Collected data:
::::::::

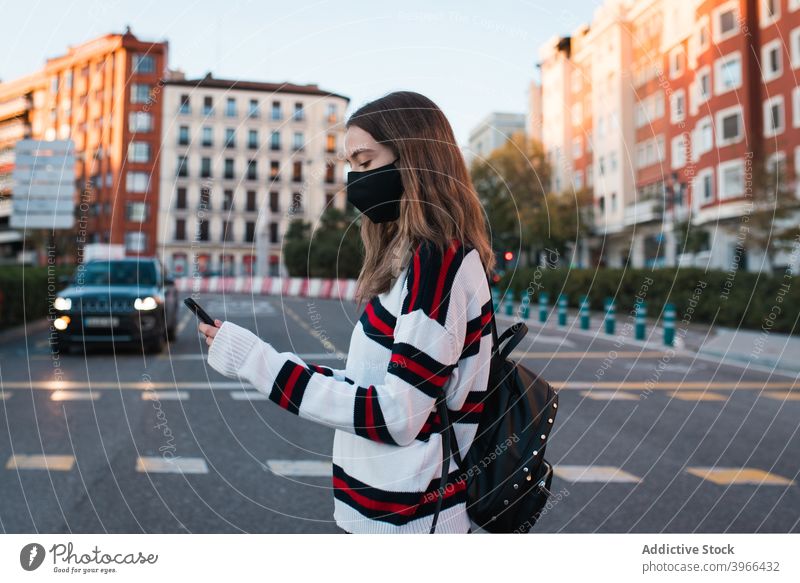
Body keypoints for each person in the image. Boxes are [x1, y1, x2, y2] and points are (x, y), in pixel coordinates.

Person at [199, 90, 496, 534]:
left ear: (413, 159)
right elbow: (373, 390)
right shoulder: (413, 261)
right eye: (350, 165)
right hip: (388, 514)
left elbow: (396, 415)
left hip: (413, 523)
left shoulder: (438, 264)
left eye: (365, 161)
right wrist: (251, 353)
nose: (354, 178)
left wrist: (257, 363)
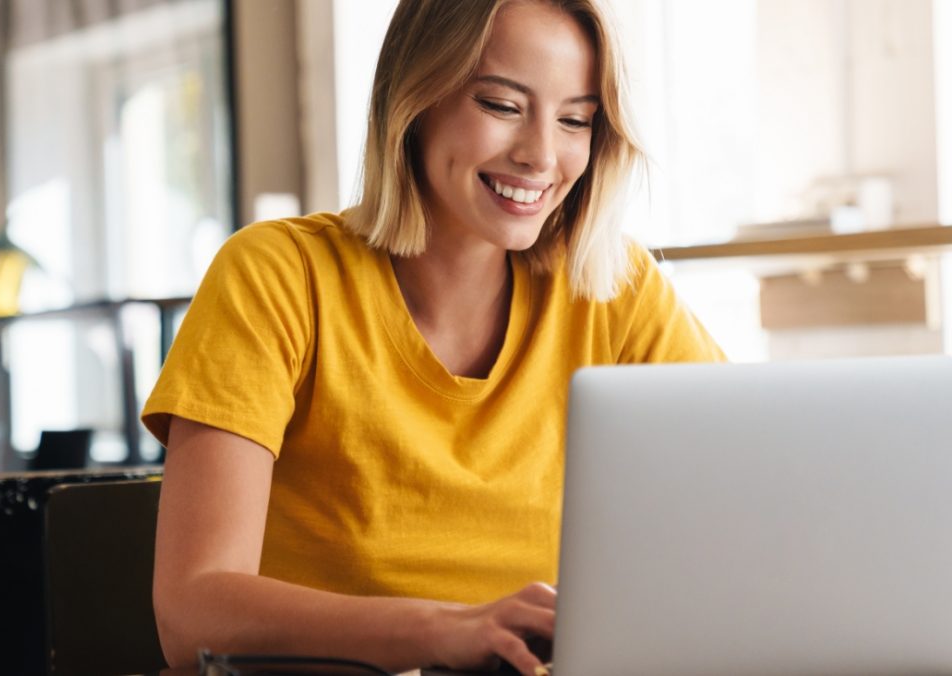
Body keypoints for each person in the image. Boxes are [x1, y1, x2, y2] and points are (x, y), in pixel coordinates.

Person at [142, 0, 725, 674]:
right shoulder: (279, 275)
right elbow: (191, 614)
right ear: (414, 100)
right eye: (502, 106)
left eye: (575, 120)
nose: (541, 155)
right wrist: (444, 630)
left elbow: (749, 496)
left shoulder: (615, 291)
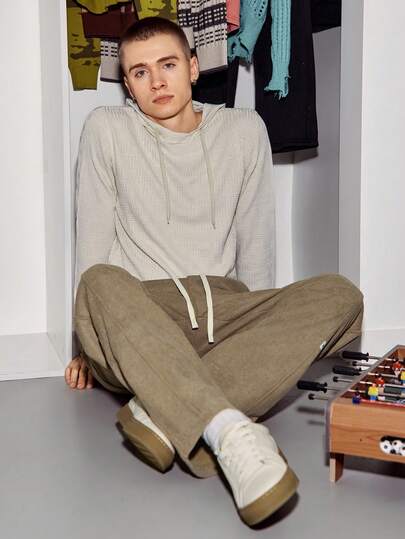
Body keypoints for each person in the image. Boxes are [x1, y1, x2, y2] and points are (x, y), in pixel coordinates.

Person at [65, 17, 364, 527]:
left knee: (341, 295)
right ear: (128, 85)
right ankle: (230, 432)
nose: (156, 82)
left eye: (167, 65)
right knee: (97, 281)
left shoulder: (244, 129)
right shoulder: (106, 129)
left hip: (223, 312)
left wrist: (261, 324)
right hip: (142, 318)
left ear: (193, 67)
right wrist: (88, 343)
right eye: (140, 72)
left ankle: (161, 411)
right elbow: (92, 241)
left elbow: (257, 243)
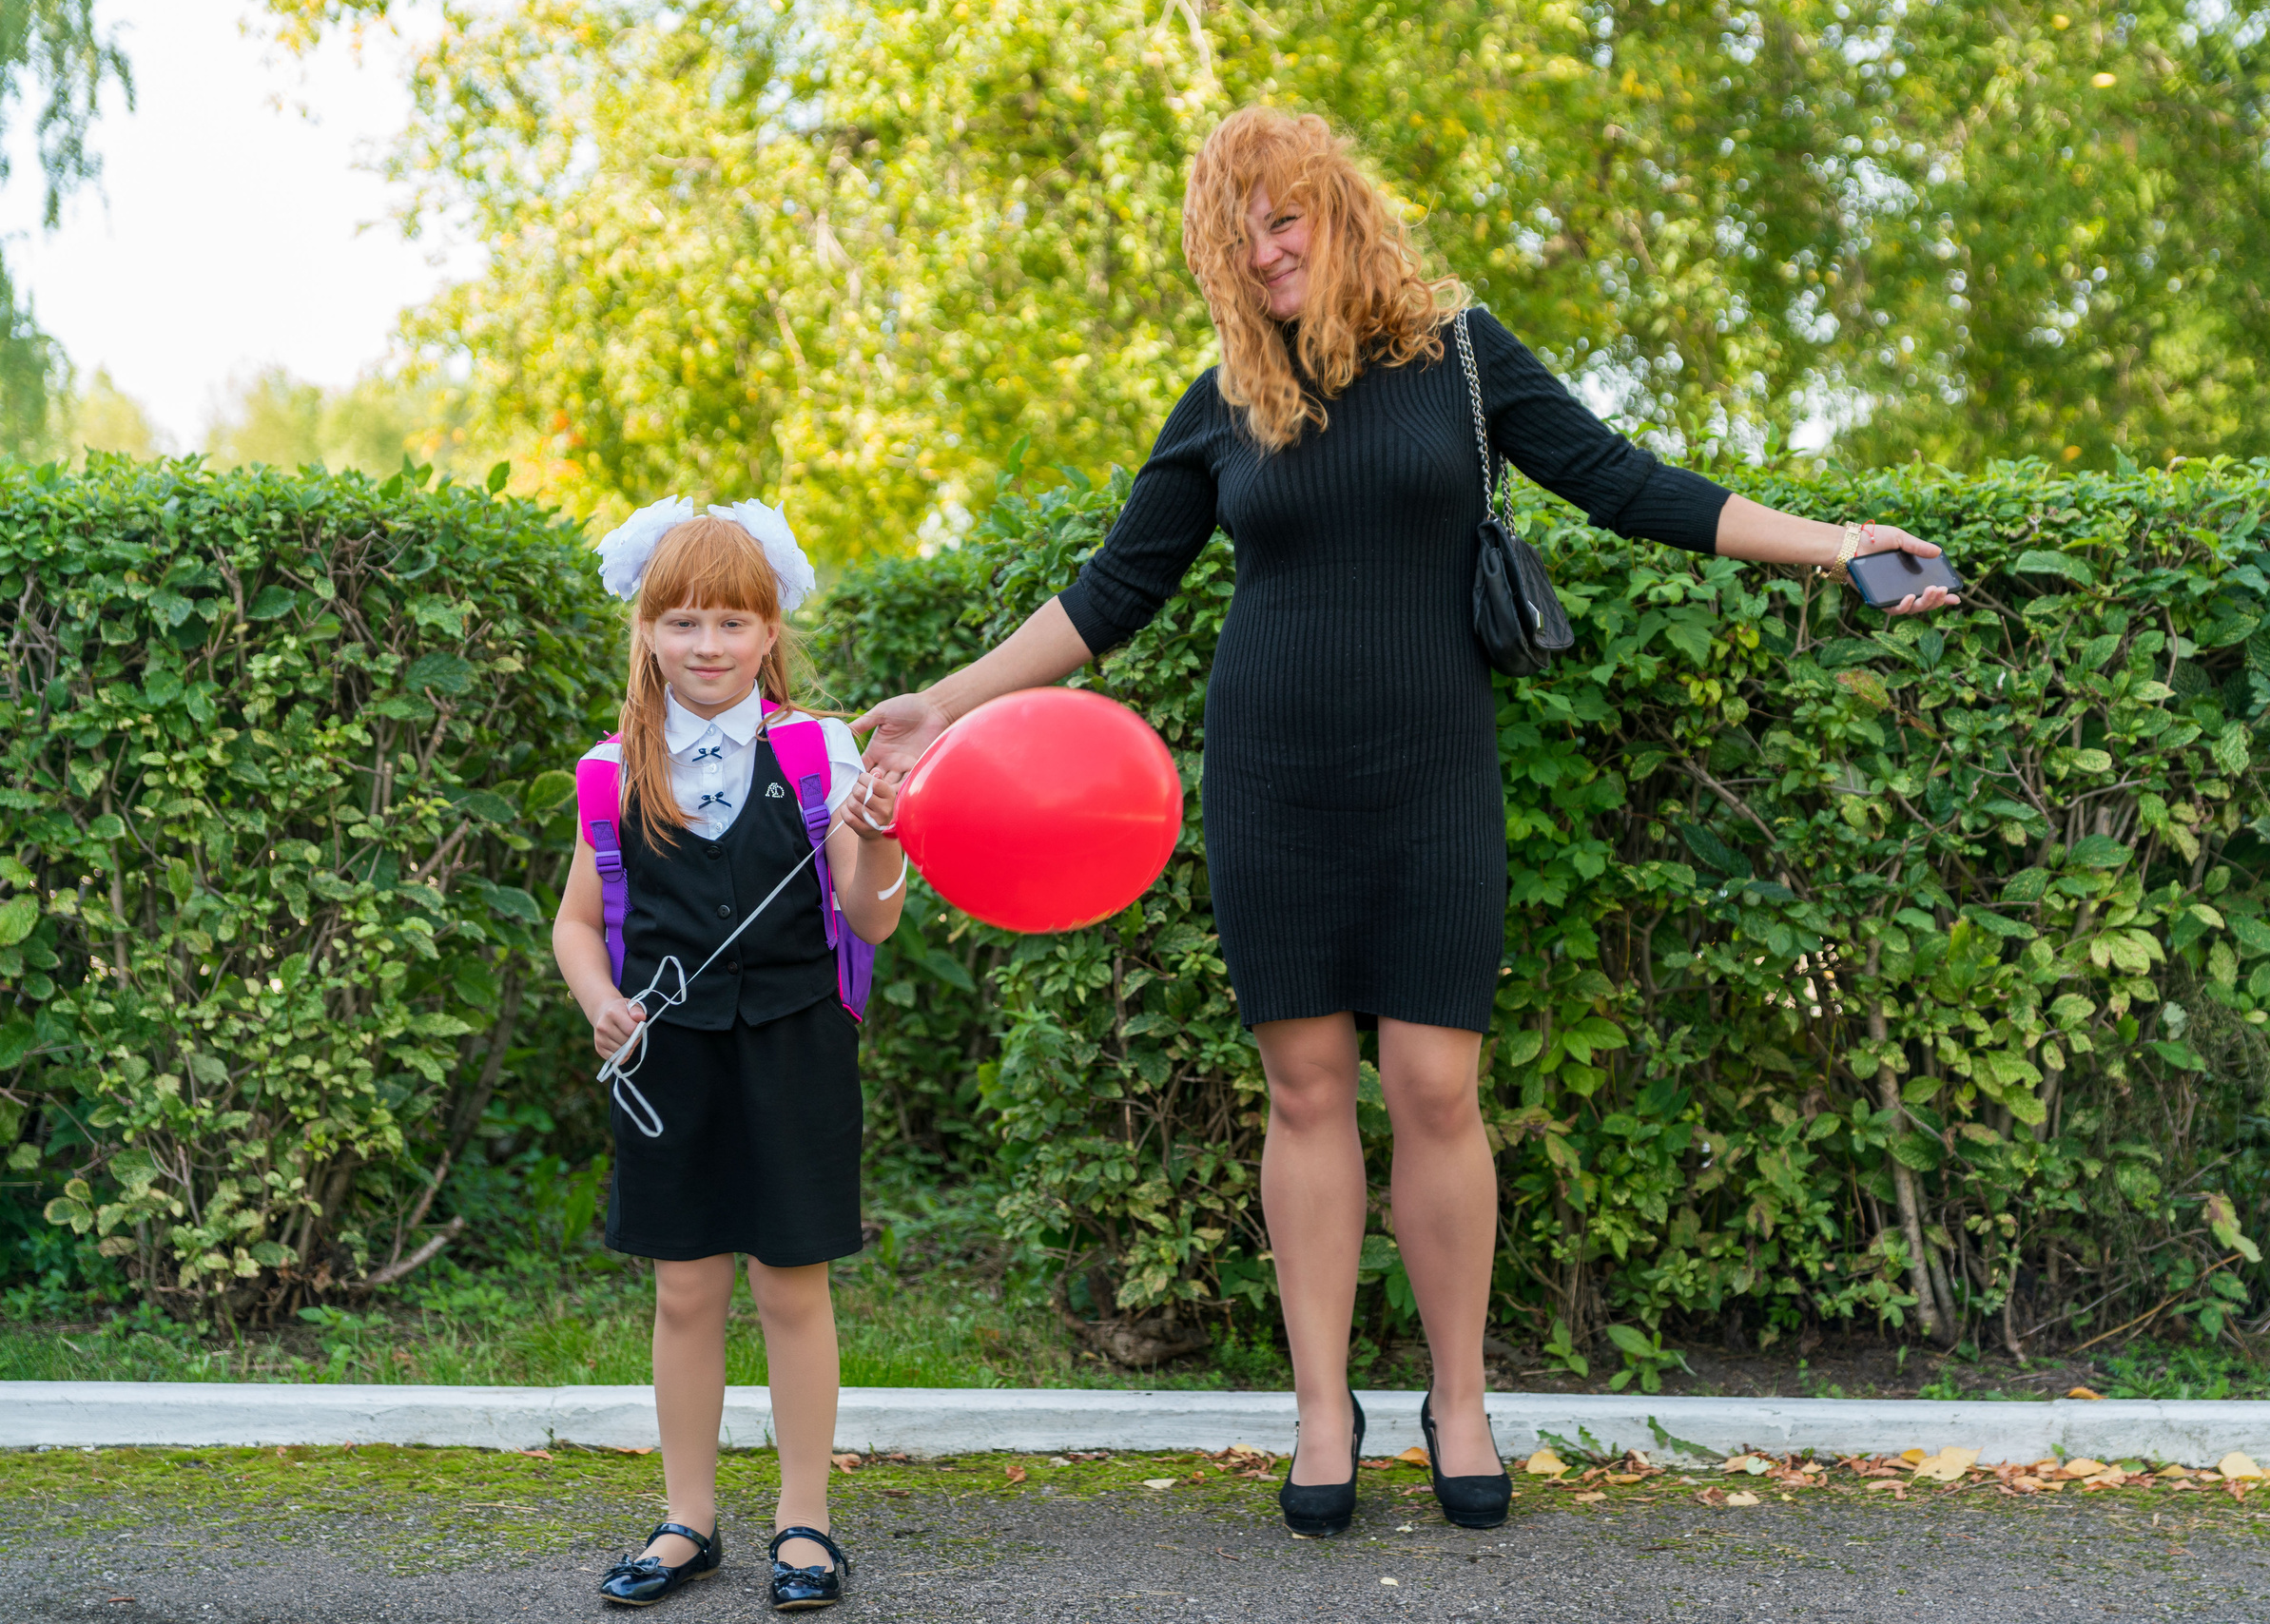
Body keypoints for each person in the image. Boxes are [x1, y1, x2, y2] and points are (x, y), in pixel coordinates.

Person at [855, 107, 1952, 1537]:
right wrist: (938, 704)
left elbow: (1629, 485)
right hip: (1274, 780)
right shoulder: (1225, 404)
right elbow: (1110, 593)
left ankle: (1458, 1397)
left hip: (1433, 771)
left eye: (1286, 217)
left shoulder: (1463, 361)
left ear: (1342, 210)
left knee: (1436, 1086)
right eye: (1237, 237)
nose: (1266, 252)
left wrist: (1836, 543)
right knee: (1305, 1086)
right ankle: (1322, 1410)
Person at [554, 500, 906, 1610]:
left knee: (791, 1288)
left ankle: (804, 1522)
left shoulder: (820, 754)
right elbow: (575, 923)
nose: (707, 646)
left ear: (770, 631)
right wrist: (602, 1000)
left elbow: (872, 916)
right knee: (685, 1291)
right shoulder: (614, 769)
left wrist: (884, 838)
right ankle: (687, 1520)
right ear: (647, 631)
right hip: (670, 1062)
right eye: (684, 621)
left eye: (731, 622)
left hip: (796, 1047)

::::::::

What the exercise asks ▸ Give back each line above exactly, with pictures dropped.

Expected answer ▸
Body keypoints for each person in the image. Boxes are [x1, y1, x2, y2] and points are (x, y), in pixel coordinates.

Person at [199, 90, 496, 534]:
left ear: (413, 159)
right elbow: (373, 390)
right shoulder: (413, 261)
right eye: (350, 165)
right hip: (388, 514)
left elbow: (396, 415)
left hip: (413, 523)
left shoulder: (438, 264)
left eye: (365, 161)
right wrist: (251, 353)
nose: (354, 178)
left wrist: (257, 363)
Body keypoints for each person in the image. Boxes are [x1, y1, x2, y2] and points are (x, y), in pixel coordinates.

Person at [142, 0, 725, 674]:
right shoulder: (279, 275)
right elbow: (191, 614)
right ear: (414, 100)
right eye: (502, 106)
left eye: (575, 120)
nose: (541, 155)
right wrist: (444, 630)
left elbow: (749, 496)
left shoulder: (615, 291)
Body keypoints for each person in the image. Boxes are [x1, y1, x2, y2] and points are (x, y), in pixel coordinates.

Person at [65, 17, 364, 527]:
left knee: (341, 295)
right ear: (128, 85)
right ankle: (230, 432)
nose: (156, 82)
left eye: (167, 65)
right knee: (97, 281)
left shoulder: (244, 129)
right shoulder: (106, 129)
left hip: (223, 312)
left wrist: (261, 324)
right hip: (142, 318)
left ear: (193, 67)
right wrist: (88, 343)
right eye: (140, 72)
left ankle: (161, 411)
right elbow: (92, 241)
left elbow: (257, 243)
Body keypoints for each person in the image. Boxes are [x1, y1, x2, y2] and points are (x, y), in pixel coordinates.

Person at [855, 107, 1952, 1537]:
right wrist: (938, 704)
left elbow: (1629, 485)
right hip: (1274, 780)
right shoulder: (1225, 404)
right elbow: (1110, 593)
left ankle: (1458, 1397)
left hip: (1433, 771)
left eye: (1286, 217)
left shoulder: (1463, 361)
left ear: (1342, 210)
left knee: (1436, 1086)
right eye: (1237, 237)
nose: (1266, 252)
left wrist: (1836, 543)
right knee: (1305, 1086)
right ankle: (1322, 1410)
Person at [554, 500, 906, 1610]:
left knee: (791, 1288)
left ankle: (804, 1522)
left shoulder: (820, 754)
right elbow: (575, 923)
nose: (707, 646)
left ear: (770, 631)
right wrist: (602, 1000)
left elbow: (872, 916)
right knee: (685, 1291)
right shoulder: (614, 769)
left wrist: (884, 838)
right ankle: (687, 1520)
right ear: (647, 631)
right hip: (670, 1062)
right eye: (684, 621)
left eye: (731, 622)
left hip: (796, 1047)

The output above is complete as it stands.